Problem
A faithful copy is needed of the lines below from the one with "young girl, te" up to and including the one with "We only do this three times a year at Grace."; set it down with no pictures and no other lines.

Data provided
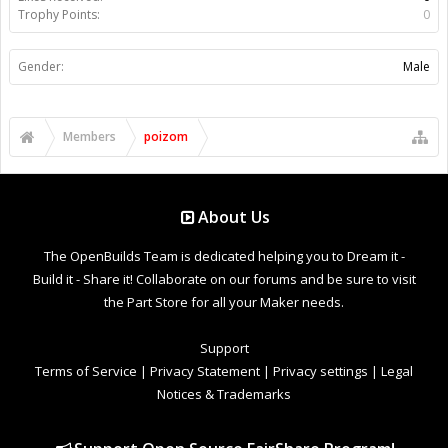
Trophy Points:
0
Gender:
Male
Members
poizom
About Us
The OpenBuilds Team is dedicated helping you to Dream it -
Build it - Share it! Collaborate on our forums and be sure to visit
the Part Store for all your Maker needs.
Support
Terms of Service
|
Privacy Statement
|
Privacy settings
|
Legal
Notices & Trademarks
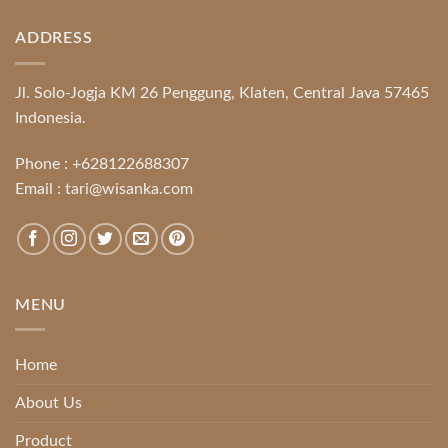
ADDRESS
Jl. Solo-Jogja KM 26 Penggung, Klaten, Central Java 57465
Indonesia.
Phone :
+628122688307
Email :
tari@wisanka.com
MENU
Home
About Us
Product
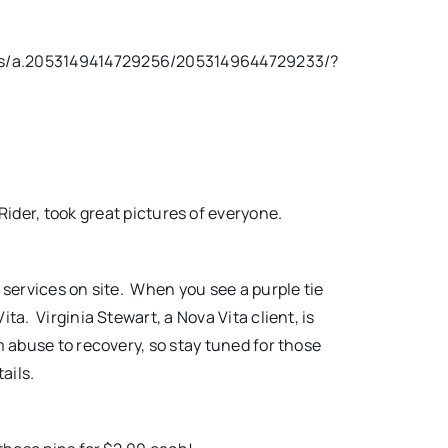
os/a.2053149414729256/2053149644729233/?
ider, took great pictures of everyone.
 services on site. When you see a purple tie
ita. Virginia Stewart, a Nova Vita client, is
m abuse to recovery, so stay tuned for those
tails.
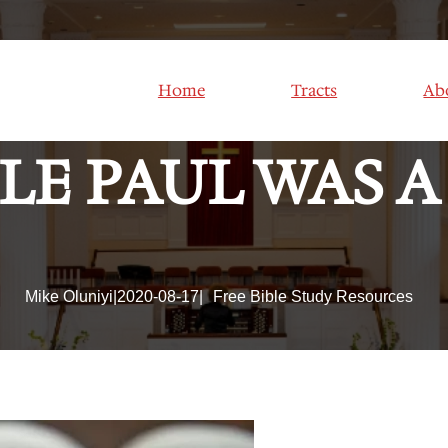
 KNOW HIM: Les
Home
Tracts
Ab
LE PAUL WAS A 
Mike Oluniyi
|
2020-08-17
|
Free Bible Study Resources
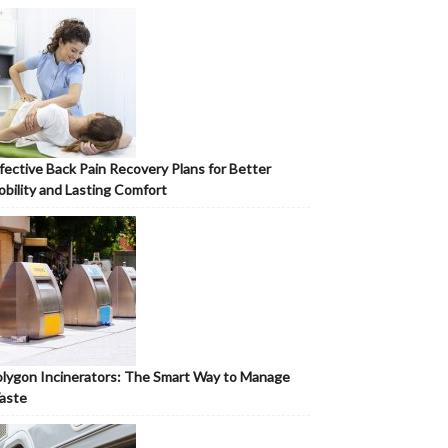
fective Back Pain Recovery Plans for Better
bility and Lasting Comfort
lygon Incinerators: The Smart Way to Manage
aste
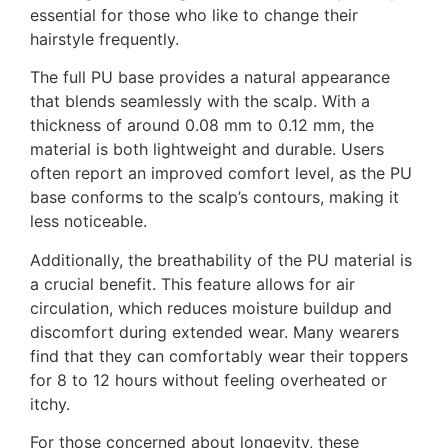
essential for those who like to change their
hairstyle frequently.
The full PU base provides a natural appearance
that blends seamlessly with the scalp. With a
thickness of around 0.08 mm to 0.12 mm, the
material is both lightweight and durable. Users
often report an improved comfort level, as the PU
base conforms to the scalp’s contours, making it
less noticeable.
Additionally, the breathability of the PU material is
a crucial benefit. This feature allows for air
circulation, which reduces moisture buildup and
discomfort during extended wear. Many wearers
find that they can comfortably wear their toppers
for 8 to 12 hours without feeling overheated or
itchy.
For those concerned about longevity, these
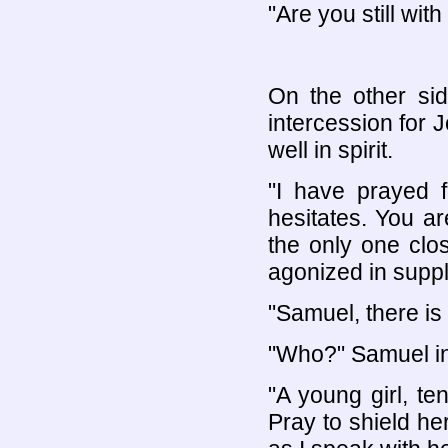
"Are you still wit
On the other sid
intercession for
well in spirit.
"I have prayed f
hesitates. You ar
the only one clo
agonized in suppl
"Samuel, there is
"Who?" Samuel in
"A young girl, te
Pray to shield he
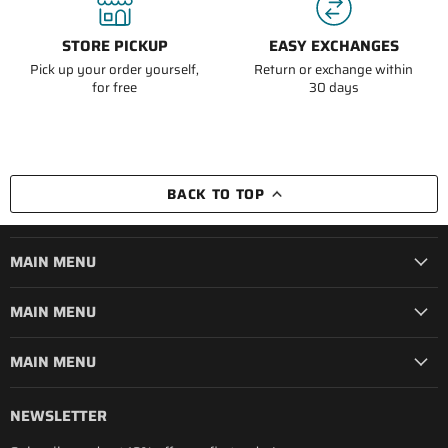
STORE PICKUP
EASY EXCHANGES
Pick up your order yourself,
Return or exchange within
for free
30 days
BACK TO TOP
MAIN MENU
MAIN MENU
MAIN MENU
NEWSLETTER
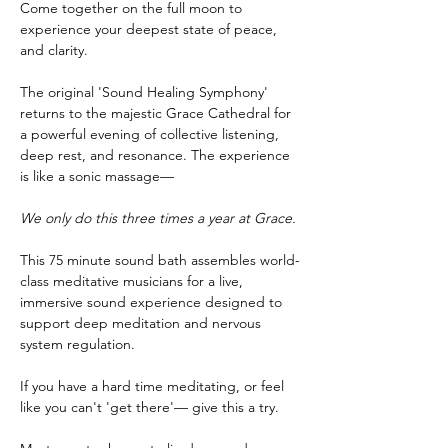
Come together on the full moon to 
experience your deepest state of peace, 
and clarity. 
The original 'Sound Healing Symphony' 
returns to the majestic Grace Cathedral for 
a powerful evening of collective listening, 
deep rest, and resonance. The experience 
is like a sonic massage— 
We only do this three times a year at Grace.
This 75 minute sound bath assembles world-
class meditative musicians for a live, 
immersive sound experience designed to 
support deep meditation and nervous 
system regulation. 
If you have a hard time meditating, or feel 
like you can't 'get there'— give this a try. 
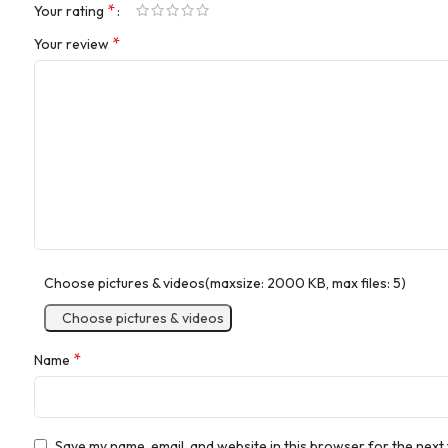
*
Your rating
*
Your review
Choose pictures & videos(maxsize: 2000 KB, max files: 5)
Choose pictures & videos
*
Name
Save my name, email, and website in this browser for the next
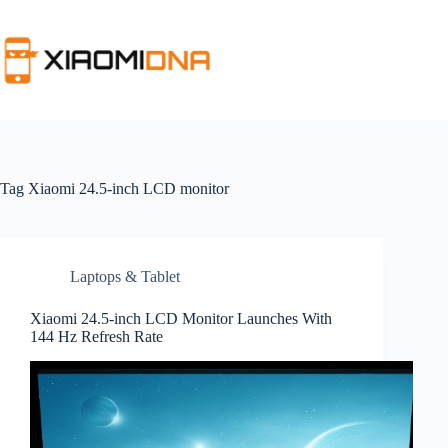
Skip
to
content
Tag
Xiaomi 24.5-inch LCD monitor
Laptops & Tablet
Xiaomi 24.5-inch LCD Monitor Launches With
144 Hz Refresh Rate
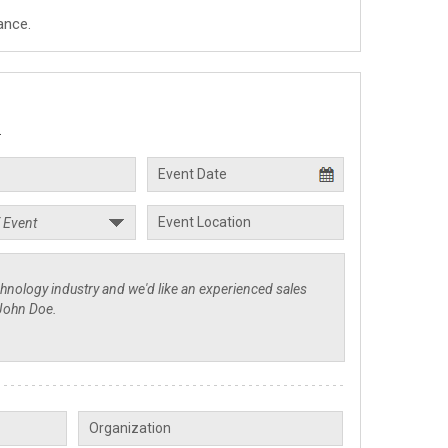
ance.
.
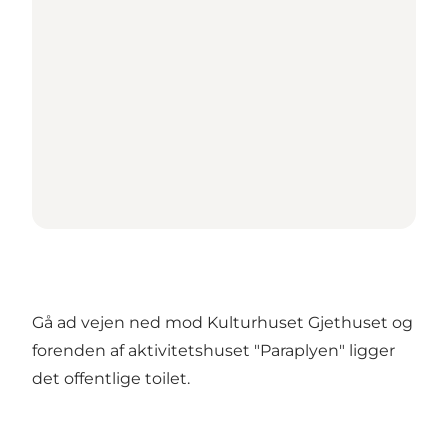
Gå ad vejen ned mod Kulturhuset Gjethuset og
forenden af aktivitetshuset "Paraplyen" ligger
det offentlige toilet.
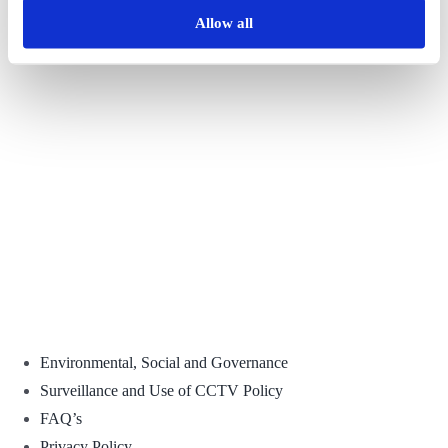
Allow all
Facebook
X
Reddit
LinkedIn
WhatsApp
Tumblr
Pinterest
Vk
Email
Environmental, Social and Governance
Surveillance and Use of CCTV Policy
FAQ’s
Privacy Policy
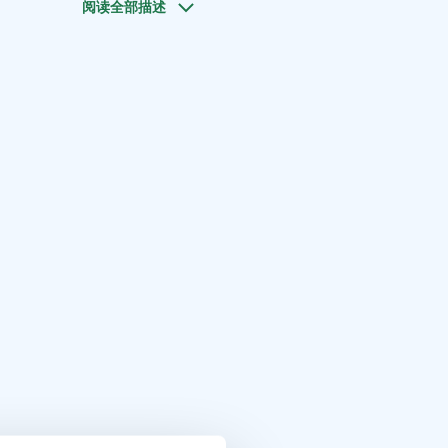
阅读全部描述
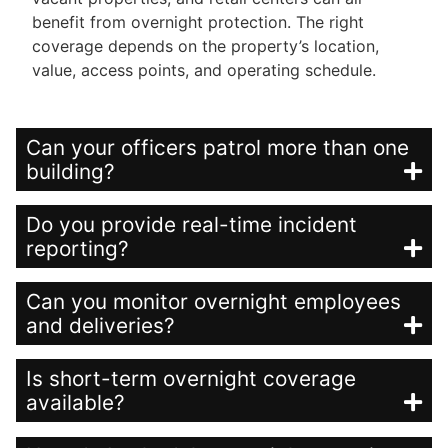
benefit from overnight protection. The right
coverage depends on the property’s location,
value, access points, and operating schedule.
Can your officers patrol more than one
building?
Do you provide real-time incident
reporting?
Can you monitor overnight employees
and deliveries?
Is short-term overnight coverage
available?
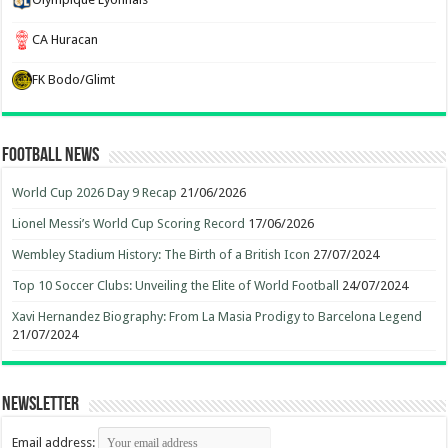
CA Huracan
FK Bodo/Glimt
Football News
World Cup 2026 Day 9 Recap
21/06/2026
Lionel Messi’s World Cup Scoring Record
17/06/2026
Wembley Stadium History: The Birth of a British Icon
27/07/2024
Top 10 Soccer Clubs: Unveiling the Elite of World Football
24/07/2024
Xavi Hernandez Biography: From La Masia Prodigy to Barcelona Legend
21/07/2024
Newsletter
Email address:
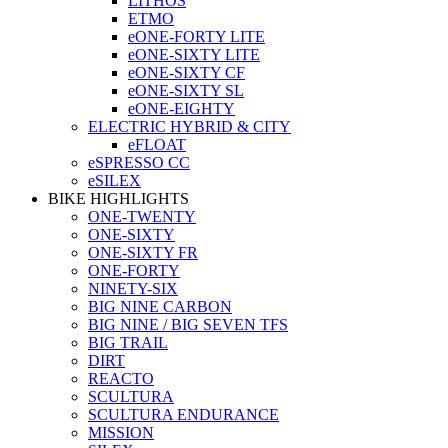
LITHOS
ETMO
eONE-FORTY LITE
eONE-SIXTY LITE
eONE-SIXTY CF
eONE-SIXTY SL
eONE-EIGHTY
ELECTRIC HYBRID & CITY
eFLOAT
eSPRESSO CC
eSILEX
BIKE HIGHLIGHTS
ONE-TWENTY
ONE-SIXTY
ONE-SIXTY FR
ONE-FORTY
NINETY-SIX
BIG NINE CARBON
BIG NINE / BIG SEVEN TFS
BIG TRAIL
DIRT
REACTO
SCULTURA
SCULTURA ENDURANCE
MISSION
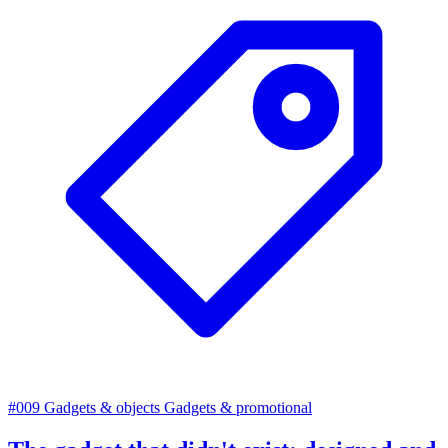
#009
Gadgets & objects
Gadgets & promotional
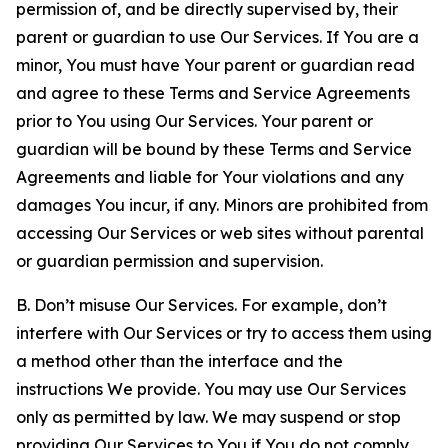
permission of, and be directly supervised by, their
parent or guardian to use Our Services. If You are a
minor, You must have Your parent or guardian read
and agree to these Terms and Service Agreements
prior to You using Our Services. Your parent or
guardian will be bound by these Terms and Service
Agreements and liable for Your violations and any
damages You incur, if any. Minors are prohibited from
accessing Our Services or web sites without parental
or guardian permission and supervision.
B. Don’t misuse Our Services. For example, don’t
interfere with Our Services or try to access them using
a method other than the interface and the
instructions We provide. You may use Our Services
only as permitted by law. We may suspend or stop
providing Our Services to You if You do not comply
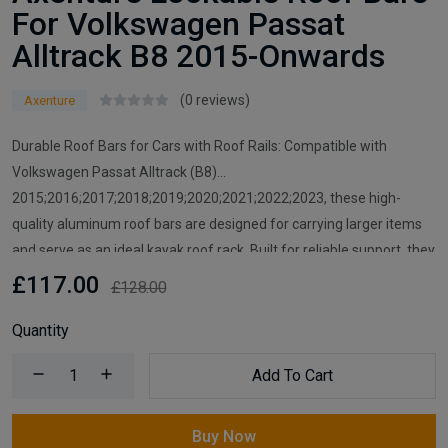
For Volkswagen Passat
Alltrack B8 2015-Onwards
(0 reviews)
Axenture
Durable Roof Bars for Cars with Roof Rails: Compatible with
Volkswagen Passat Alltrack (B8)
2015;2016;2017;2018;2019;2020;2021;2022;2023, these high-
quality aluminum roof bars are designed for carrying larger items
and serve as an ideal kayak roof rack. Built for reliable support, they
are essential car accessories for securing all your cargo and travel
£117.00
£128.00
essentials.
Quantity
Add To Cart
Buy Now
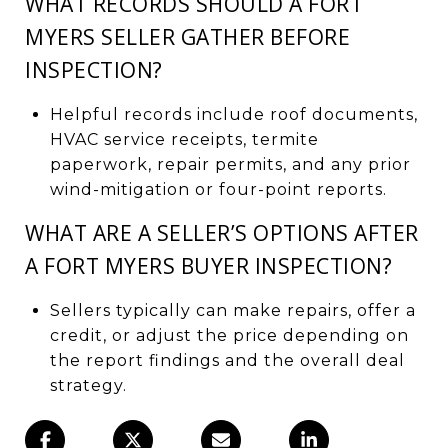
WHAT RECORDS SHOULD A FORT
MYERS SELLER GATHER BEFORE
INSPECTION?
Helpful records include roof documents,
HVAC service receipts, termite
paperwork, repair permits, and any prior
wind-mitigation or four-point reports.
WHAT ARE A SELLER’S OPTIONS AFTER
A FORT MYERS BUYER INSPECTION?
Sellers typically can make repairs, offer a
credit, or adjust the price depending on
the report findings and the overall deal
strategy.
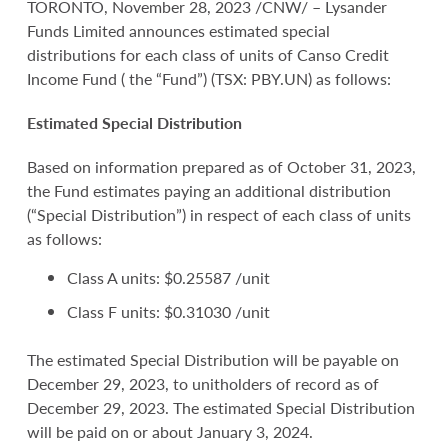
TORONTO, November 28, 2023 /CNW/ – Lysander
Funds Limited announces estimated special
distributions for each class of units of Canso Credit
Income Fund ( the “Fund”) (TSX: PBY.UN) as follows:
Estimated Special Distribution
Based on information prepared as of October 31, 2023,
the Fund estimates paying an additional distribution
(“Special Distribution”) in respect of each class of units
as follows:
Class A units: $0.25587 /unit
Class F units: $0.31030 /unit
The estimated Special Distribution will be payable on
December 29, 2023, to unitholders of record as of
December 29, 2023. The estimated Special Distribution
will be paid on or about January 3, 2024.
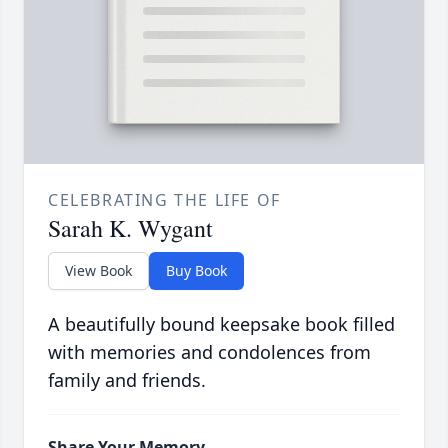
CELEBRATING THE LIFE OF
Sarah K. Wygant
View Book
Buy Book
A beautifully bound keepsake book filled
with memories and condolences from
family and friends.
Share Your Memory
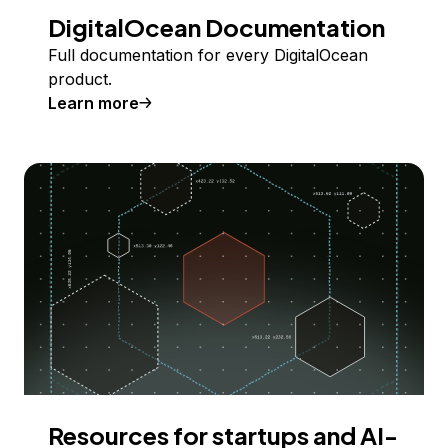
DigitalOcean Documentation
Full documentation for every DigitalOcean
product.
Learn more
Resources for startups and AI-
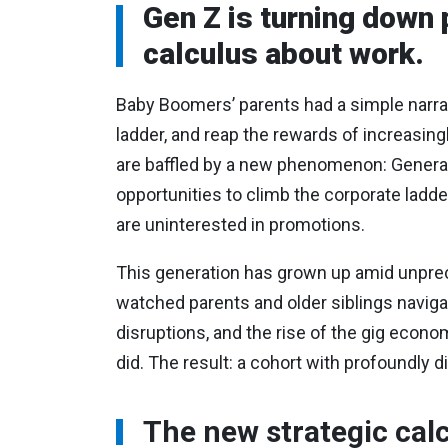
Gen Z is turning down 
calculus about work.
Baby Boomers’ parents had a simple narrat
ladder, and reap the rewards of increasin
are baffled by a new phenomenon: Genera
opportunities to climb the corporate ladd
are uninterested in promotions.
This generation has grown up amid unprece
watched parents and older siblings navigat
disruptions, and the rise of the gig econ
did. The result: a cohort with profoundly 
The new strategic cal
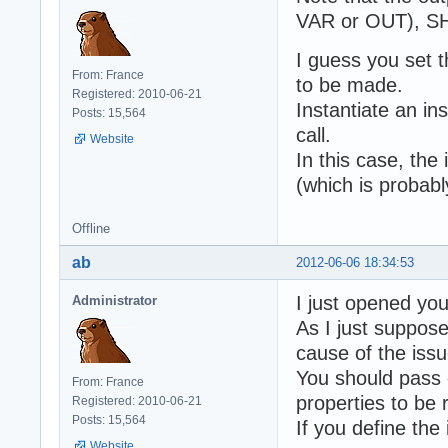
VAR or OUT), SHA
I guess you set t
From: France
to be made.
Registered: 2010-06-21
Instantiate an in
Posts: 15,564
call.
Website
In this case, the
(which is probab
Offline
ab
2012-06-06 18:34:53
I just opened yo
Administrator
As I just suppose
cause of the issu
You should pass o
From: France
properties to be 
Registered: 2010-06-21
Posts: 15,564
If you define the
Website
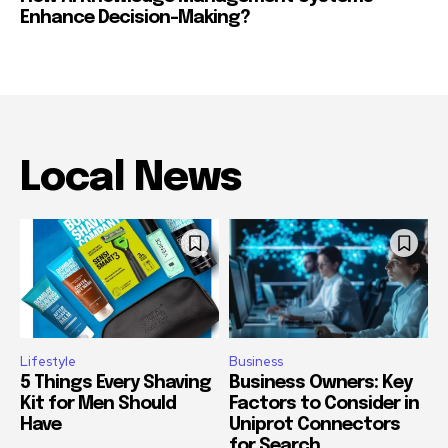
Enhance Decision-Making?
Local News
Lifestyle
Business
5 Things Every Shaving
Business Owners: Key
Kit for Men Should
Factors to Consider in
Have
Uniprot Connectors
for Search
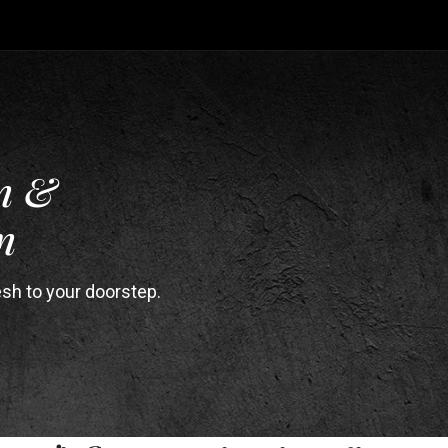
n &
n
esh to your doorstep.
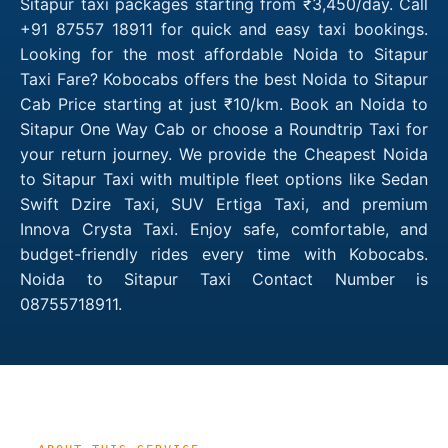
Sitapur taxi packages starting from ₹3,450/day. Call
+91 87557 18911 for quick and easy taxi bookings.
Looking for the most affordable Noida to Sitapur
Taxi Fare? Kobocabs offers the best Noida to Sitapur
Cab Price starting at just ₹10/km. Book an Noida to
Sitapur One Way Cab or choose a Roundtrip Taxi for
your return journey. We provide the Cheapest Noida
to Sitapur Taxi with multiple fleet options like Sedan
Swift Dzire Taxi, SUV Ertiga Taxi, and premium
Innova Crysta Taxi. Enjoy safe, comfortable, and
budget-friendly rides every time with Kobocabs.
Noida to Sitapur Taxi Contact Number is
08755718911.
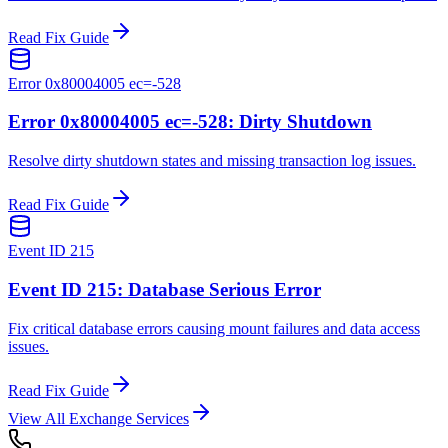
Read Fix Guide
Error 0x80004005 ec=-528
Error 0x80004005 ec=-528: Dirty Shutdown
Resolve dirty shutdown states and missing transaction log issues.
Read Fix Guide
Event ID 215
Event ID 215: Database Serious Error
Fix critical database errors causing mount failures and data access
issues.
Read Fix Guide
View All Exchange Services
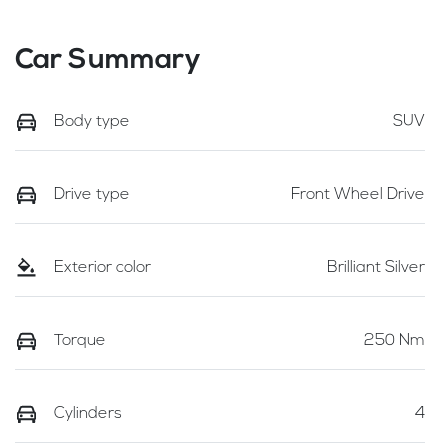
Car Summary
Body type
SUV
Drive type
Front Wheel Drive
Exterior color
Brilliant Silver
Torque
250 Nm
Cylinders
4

Solution to this problem
"A young girl, te
Pray to shield he
STORE PICKUP
EASY EXCHANGES
Pick up your order yourself,
Return or exchange within
for free
30 days
BACK TO TOP
MAIN MENU
MAIN MENU
MAIN MENU
NEWSLETTER
Come together on the full moon to 
experience your deepest state of peace, 
and clarity. 
The original 'Sound Healing Symphony' 
returns to the majestic Grace Cathedral for 
a powerful evening of collective listening, 
deep rest, and resonance. The experience 
is like a sonic massage— 
We only do this three times a year at Grace.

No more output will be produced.